The alarm woke Mike just as he slipped away. He came swimming to consciousness: his mouth dry, his head aching. He wondered if he was coming down with a cold. Too bad. They didn’t do illness. Couldn’t afford to.
At the loading bay, Mike checked off his delivery sheet and packed the van so he’d got the parcels in the right sequence Most of it was short-run stuff, within ten miles of the depot. But he’d one delivery out into Cheshire, beyond Bollington. That’d make a change. The winding lanes instead of city bottlenecks. A bit of scenery. He’d aim for that in the middle of the day, have his butties in a lay-by somewhere. It was shaping up to be fine: a few clouds but no rain forecast.
Ian was prowling around looking for an argument so Mike got his stuff packed and didn’t hang about.

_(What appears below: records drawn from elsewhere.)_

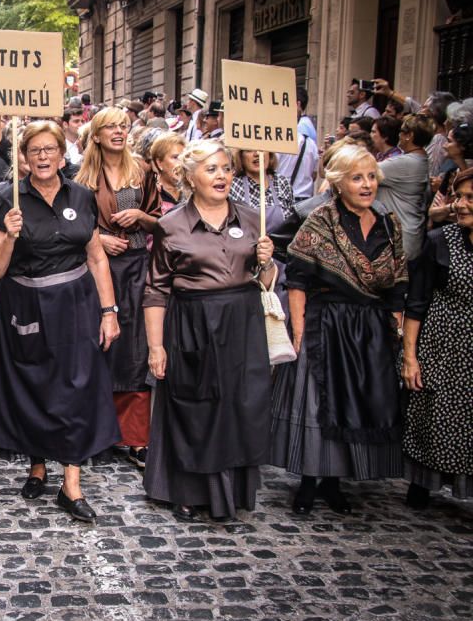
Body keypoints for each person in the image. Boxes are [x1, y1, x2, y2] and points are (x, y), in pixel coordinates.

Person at [0, 120, 121, 524]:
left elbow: (96, 256)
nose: (42, 157)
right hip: (25, 303)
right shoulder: (6, 198)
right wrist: (8, 236)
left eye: (49, 150)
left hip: (76, 304)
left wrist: (109, 312)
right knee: (35, 388)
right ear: (22, 158)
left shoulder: (82, 195)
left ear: (62, 154)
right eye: (34, 150)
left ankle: (71, 485)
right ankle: (37, 465)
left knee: (75, 390)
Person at [270, 145, 408, 515]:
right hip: (325, 323)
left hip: (368, 327)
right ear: (338, 183)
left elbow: (397, 282)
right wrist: (298, 331)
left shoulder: (387, 223)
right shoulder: (320, 221)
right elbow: (296, 281)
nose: (367, 185)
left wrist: (393, 326)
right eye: (357, 178)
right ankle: (309, 481)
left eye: (371, 177)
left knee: (353, 403)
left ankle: (335, 483)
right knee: (319, 406)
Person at [143, 139, 275, 521]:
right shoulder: (171, 225)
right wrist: (156, 346)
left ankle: (234, 490)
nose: (222, 176)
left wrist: (266, 263)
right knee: (196, 408)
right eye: (212, 169)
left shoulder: (253, 218)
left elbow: (266, 280)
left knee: (240, 405)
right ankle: (189, 490)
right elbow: (155, 290)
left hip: (242, 322)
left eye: (226, 168)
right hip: (192, 322)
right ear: (190, 176)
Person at [75, 107, 160, 469]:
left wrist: (141, 218)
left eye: (123, 125)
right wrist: (99, 240)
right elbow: (74, 226)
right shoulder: (79, 178)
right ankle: (99, 432)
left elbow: (161, 221)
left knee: (135, 351)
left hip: (137, 267)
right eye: (110, 126)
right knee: (100, 347)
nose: (118, 131)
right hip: (97, 270)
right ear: (96, 135)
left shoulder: (141, 170)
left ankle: (135, 437)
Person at [401, 166, 473, 509]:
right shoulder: (439, 241)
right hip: (442, 345)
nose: (460, 205)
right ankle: (422, 485)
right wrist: (410, 357)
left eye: (470, 198)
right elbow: (416, 303)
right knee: (432, 418)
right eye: (459, 197)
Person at [377, 113, 436, 260]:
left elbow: (361, 170)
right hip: (408, 232)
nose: (398, 135)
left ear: (409, 135)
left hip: (401, 237)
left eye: (401, 132)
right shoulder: (420, 159)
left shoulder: (406, 163)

It took him forever to make his first two drops. Extensions to the tram network meant diversions and road closures, forcing the heavy traffic into a smaller number of routes. He made a stop in Ancoats where the process of converting crumbling warehouses from the rag trade into luxury gaffs for professionals continued even in the teeth of the recession. Then he crossed town to Salford Quays, where the BBC’s Media City was nearing completion.
Coming back into Manchester took him along Princess Road and past the recreation ground. There was a mobile cop shop there now and placards on the lamp-posts:
Witness Appeal, Serious Incident
. That’s when he saw the car.
Up ahead of him, taking a right, a silver BMW X5. He felt his guts clench and a jolt travel the length of his forearms. He checked his mirrors, indicated and nipped out. If he could just get the number plate. There were two other cars between him and his quarry, waiting for the lights to change.

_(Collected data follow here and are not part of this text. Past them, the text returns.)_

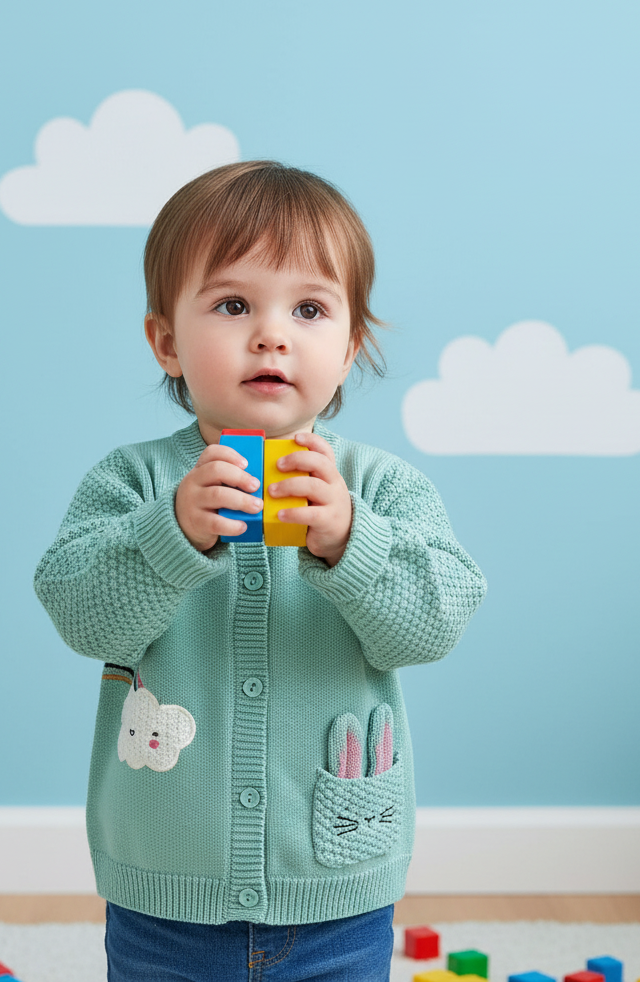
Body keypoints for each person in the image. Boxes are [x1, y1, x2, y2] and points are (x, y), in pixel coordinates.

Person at [34, 161, 487, 981]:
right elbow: (81, 615)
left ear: (350, 347)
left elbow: (438, 621)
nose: (272, 334)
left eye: (309, 309)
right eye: (233, 305)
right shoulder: (133, 483)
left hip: (336, 893)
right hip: (164, 899)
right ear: (166, 340)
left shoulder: (380, 488)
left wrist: (354, 539)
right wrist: (168, 531)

He could get a picture. He rooted for his phone and pulled it out, switched the camera on. The traffic lights went red-and-amber then green. The Beemer moved at speed into the side road. One guy inside, but the angle of the sunlight cast reflections on the driver’s window and Mike couldn’t make the man out.

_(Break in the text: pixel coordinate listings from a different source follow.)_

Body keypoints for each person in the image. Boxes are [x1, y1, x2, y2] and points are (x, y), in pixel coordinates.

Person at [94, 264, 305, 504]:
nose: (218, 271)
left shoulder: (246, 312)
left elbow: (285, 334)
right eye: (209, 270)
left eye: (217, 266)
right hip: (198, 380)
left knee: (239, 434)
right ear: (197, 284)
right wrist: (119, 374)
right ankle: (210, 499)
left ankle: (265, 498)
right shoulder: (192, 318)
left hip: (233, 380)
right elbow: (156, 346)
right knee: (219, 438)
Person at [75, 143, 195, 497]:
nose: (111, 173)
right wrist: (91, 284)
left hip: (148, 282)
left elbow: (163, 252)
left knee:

Halfway down the side street one of the other cars slowed to park. No indicator. Mike swore at him and swung out to overtake, his pulse jumping, just in time to register the Beemer perform a U-turn. Heading back towards him. Mike jammed on his brakes and grabbed the phone. Suddenly he was slammed forward, his head glancing off the windscreen, the seat belt biting into his shoulder, head snapping back and a burning at his wrists. He heard the sound of metal and glass and the whoomp of the impact, as the car behind him rear-ended his van. Then the whoop of an alarm, fast and urgent, howling in his ears, matching his heartbeat.